The R-Line comes with Dynamic Chassis Control (DCC) with Driving Mode Selection, which provides up to 15 driving style preference in four driving modes – Comfort, Normal, Individual, and Off-Road.
I personally tried fiddling around with it and every selection provides different feeling to the engine and transmission response as expected.
Peek down below the 7-speed wet-clutch DSG gearstick, there’s a Hill Descent Control selector knob that allows assists the driver in brake application to keep the vehicle moving at a controlled, stable speed depending on road's surface.
Ride Comfort - firm and busy like most VWs
Once the dynamic drive is done and dusted, we then took a good one hour drive towards Janda Baik, utilizing Karak Highway and its winding road.

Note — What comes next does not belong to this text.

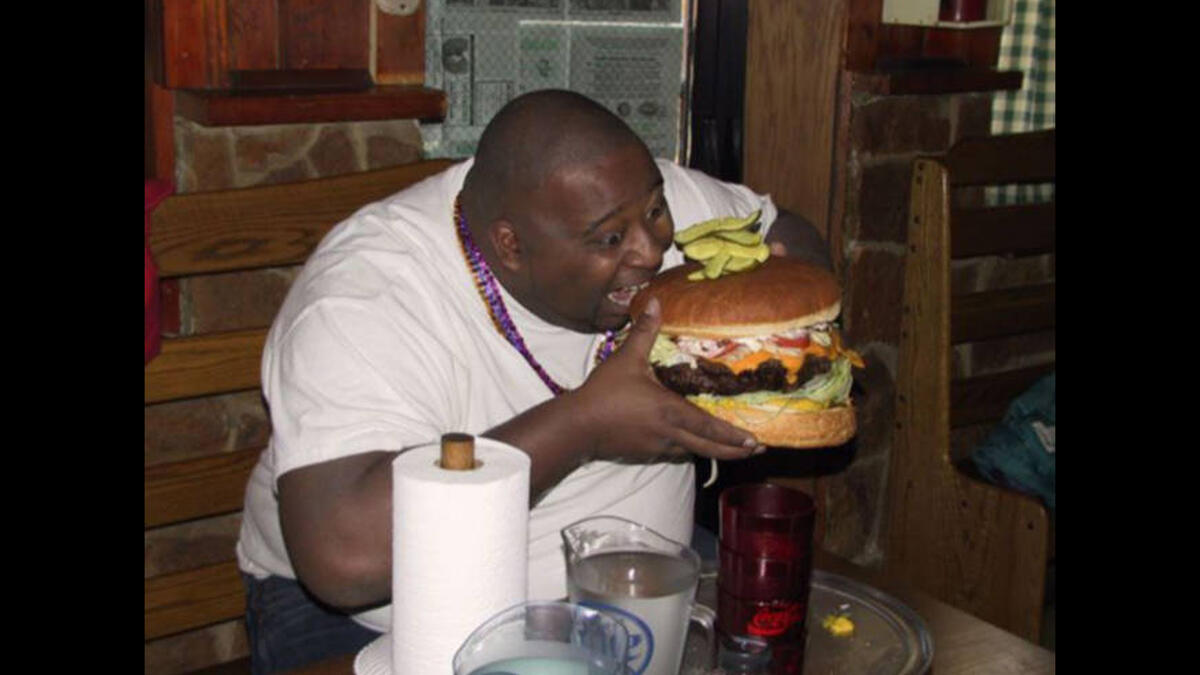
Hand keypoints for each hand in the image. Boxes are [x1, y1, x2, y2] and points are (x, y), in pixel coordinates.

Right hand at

Honestly, the Tiguan Allspace R-Line behaved pretty much like what you would expect in a modern Volkswagen – firm and busy.

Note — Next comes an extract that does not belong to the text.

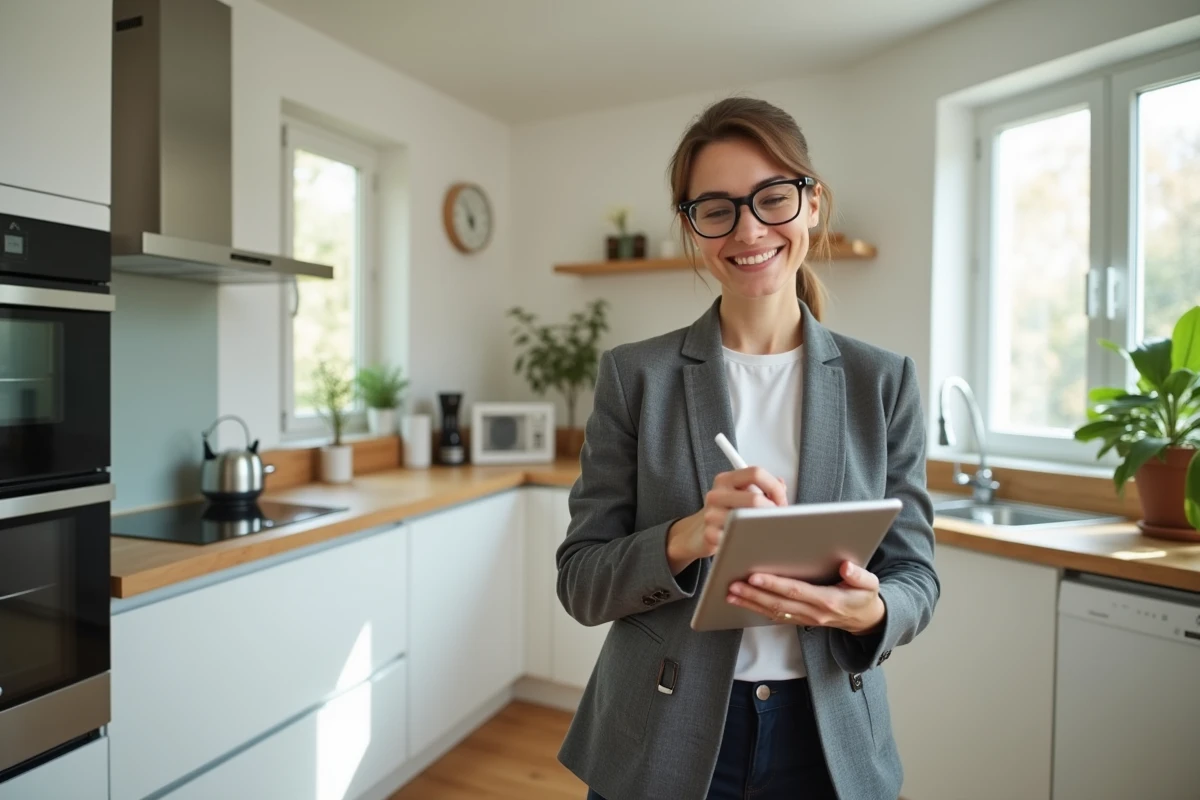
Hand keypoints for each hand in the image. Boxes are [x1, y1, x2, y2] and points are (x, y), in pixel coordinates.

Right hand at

Sure, it can handle carving corners like a fine brush stroke which is the trademark of the Tiguan, but you’ll feel all the bumps and undulations along with you. It was still an enjoyable drive though if you love driving.
In urban and highway driving conditions, the Tiguan Allspace R-Line is a composed and quiet cruiser.
The ‘Vienna’ leather material and stitching are supportive, comfortable, and hugs you around well, better than the one in the Highline variant which is a little slippery.
Even sitting on the second row is comfortable with decent thigh support, although the same can’t be said on the last row. It is meant for small children at most.
Safety - what year are we at again?
Unfortunately, there is still no ADAS. In this day and age, one would expect at least autonomous emergency braking, blind-spot monitor or adaptive cruise control to be featured. For some, this could be a deal-breaker.
Conclusion - buy or bye?
Having driven the regular Tiguan before, the Allspace model adds more value to what we think is a well-rounded package.
With the introduction of the R-Line variant that offers more style, powerful drivetrain, and more refined handling, it makes the Tiguan one of the most exciting offerings out there.
However, we still think the lack of ADAS is its biggest deal-breaker here. Mind you, the regular Tiguan was first launched in 2017 with similar safety kit.
Fast forward to 2020, we personally feel that buyers are more finicky and would prefer such driving assistance features as the competition has grown leaps ahead.
With that being said, we would recommend the Tiguan Allspace R-Line as an alternative buy to those looking for a non-Japanese 7-seater SUV and also for pure performance.